Similar as with Goodman Group, which also didn't start off as a dedicated builder of data centres for international clients, data centres have become the main focus for investors, and are now responsible for the future outlook and investment returns for the company.

Macquarie Technology currently has five Intellicentre facilities (three in Sydney and two in Canberra) with high security and certifications for government use.

The company's strategy revolves around integration of its own data centers to offer secure cloud and hosting solutions, with 42% of Australian Federal Government agencies using its services (hence the relatively strong Canberra footprint).

The Government division works with defense and intelligence agencies under high-security clearances and remains responsible for more than 50% of total revenues and some 46% of group earnings (EBITDA).

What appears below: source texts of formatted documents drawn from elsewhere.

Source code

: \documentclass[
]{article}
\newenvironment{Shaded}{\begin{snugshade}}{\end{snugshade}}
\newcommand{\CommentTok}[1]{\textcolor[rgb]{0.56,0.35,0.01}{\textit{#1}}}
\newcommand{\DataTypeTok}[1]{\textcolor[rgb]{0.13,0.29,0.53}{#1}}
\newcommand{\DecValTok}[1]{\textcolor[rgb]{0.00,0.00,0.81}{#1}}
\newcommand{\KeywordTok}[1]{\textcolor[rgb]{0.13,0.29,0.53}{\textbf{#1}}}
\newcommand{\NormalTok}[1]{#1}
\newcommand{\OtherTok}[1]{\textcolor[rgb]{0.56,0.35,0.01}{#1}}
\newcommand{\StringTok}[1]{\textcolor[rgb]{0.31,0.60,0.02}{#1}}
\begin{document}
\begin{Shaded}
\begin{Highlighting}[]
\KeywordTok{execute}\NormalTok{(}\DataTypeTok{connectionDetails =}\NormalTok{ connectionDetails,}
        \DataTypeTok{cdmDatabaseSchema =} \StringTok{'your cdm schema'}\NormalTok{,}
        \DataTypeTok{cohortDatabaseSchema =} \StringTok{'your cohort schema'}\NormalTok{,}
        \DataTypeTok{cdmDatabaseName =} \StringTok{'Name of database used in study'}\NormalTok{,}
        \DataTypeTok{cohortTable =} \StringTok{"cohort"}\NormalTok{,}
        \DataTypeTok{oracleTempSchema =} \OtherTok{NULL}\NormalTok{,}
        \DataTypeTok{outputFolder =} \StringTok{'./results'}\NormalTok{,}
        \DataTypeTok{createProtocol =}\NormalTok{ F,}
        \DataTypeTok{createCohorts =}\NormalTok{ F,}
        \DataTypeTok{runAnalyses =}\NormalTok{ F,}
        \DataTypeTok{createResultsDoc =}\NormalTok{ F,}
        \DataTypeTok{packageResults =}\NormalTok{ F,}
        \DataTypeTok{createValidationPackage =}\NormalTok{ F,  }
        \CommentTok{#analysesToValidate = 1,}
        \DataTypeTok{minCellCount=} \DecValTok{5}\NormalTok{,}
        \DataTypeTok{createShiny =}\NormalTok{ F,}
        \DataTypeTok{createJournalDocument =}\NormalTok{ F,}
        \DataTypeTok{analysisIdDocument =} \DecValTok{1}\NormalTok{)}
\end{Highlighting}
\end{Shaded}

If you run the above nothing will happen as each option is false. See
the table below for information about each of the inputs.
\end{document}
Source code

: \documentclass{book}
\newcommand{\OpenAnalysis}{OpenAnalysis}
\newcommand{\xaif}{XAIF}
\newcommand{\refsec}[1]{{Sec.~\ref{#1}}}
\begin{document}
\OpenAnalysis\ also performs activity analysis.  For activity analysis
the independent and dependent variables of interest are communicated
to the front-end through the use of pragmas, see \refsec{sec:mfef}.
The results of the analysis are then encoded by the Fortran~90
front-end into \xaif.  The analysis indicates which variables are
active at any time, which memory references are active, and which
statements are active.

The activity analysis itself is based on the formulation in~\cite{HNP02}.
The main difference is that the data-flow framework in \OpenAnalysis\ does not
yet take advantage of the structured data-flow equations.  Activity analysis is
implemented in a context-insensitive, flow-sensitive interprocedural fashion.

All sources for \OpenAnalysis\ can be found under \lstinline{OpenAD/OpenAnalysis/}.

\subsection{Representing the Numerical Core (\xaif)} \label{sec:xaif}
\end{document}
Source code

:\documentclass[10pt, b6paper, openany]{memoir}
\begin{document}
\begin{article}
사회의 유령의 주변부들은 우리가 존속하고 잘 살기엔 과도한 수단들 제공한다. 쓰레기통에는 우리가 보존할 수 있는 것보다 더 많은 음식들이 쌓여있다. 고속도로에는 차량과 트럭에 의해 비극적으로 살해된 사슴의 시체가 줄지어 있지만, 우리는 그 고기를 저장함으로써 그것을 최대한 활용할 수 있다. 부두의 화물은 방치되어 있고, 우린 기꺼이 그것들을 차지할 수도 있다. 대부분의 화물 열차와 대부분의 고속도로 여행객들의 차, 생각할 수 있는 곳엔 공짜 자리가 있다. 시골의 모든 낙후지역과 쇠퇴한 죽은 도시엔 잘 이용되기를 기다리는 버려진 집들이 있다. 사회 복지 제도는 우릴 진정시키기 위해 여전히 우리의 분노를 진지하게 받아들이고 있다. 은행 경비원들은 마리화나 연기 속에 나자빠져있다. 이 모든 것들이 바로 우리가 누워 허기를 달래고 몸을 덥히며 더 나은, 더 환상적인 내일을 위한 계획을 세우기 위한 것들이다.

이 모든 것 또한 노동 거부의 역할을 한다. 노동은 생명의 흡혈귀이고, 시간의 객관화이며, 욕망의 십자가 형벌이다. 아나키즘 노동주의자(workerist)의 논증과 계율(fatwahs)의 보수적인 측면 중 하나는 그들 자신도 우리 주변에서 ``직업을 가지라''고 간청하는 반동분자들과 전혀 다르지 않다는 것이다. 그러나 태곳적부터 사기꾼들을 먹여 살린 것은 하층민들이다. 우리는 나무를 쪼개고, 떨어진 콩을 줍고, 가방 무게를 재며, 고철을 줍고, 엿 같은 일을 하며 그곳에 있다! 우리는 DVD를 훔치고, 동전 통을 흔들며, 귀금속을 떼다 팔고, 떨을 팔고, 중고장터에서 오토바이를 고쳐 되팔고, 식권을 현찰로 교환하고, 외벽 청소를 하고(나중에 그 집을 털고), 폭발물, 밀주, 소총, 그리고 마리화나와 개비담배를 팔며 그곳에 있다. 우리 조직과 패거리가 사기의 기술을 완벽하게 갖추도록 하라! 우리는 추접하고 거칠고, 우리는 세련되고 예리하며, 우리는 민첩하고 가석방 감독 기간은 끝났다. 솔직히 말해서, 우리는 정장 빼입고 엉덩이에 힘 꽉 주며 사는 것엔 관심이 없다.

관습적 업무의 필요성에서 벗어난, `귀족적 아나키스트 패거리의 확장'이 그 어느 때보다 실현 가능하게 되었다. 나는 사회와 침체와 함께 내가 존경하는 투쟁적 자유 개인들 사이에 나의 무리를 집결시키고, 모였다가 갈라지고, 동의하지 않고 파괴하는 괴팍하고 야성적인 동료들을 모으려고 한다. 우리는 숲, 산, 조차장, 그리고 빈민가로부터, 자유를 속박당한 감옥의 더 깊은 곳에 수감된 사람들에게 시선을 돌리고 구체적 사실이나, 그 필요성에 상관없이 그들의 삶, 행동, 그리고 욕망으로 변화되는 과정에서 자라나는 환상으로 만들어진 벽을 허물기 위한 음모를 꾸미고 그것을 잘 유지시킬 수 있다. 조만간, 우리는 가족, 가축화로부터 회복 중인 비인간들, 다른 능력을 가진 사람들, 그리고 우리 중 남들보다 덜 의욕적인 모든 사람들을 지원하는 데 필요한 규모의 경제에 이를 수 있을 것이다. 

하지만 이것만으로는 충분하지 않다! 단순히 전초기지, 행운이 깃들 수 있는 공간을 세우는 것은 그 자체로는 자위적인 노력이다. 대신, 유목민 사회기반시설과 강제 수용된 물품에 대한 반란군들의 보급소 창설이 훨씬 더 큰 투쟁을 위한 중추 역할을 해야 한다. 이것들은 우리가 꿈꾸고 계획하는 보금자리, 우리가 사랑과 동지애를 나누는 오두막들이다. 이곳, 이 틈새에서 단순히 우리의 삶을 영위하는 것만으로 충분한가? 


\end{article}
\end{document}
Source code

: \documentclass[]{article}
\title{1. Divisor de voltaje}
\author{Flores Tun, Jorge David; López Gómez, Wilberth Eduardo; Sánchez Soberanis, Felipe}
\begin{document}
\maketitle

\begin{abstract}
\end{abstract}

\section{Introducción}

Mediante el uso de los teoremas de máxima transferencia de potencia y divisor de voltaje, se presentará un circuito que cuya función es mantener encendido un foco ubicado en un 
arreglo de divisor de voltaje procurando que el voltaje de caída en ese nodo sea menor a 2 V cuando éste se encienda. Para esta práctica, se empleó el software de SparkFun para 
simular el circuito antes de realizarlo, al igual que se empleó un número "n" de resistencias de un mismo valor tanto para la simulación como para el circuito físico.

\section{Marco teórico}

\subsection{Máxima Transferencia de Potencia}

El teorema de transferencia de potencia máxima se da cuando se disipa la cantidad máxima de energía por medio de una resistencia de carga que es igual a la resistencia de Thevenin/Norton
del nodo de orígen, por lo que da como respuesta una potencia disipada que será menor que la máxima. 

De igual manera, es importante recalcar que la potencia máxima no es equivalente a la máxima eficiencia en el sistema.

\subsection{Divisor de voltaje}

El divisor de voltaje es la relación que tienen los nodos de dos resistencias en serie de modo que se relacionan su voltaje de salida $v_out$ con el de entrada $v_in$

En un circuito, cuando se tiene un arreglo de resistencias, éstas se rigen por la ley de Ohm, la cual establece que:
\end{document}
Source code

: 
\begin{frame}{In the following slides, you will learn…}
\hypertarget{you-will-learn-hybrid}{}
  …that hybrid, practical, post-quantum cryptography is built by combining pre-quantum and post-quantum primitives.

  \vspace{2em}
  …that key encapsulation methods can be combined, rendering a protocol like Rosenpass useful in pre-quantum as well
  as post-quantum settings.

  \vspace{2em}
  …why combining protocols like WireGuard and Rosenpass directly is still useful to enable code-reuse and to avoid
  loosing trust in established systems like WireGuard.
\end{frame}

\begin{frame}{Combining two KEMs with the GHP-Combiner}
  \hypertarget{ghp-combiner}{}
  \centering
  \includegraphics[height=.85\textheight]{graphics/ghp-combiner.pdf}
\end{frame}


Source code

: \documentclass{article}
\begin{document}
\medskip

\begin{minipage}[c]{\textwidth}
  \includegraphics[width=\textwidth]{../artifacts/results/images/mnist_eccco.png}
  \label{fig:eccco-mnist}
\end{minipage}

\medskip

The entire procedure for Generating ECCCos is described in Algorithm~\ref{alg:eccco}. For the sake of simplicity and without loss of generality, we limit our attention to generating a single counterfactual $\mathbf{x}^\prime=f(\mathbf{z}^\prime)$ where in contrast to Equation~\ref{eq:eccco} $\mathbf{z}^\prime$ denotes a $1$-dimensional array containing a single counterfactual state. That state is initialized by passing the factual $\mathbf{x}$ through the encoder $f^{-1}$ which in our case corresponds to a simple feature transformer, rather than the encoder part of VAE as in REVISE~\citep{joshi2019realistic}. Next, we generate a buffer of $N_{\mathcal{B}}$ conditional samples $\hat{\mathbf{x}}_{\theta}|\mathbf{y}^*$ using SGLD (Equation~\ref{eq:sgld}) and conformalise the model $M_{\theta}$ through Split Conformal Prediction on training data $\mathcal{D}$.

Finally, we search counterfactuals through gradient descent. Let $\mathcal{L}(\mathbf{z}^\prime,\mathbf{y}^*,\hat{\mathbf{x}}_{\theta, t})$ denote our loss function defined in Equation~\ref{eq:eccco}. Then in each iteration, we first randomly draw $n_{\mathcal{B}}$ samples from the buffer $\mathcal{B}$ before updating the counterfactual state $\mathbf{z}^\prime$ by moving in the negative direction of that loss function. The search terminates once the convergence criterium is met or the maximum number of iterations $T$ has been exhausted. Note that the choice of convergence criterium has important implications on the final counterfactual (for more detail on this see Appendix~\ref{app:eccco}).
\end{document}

Similar as is the case for a high quality performer such as TechnologyOne ((TNE)), a high customer retention provides Macquarie Technology with opportunities for additional sales and services. Maybe this has provided the backbone for what has been a remarkable reliability and consistency in growth and profitability in recent years.

FY24 marked the company's tenth year of consecutive improvement in EBITDA. The first half of FY25, reported in February, marked its 20th straight half-year of EBITDA growth.

At the same time, this still is a relatively small-sized enterprise with a market cap of circa $1.6bn, annual sales of no more than $363m and FY24 earnings of $109m. Building additional data centres comes with a high cost. Capital expenditure reached almost 50% of total sales in FY21 and 40% of sales in FY24.

One added advantage is the telecom unit is a reliable generator of free cash flows which assist with carrying the burden of significant investments.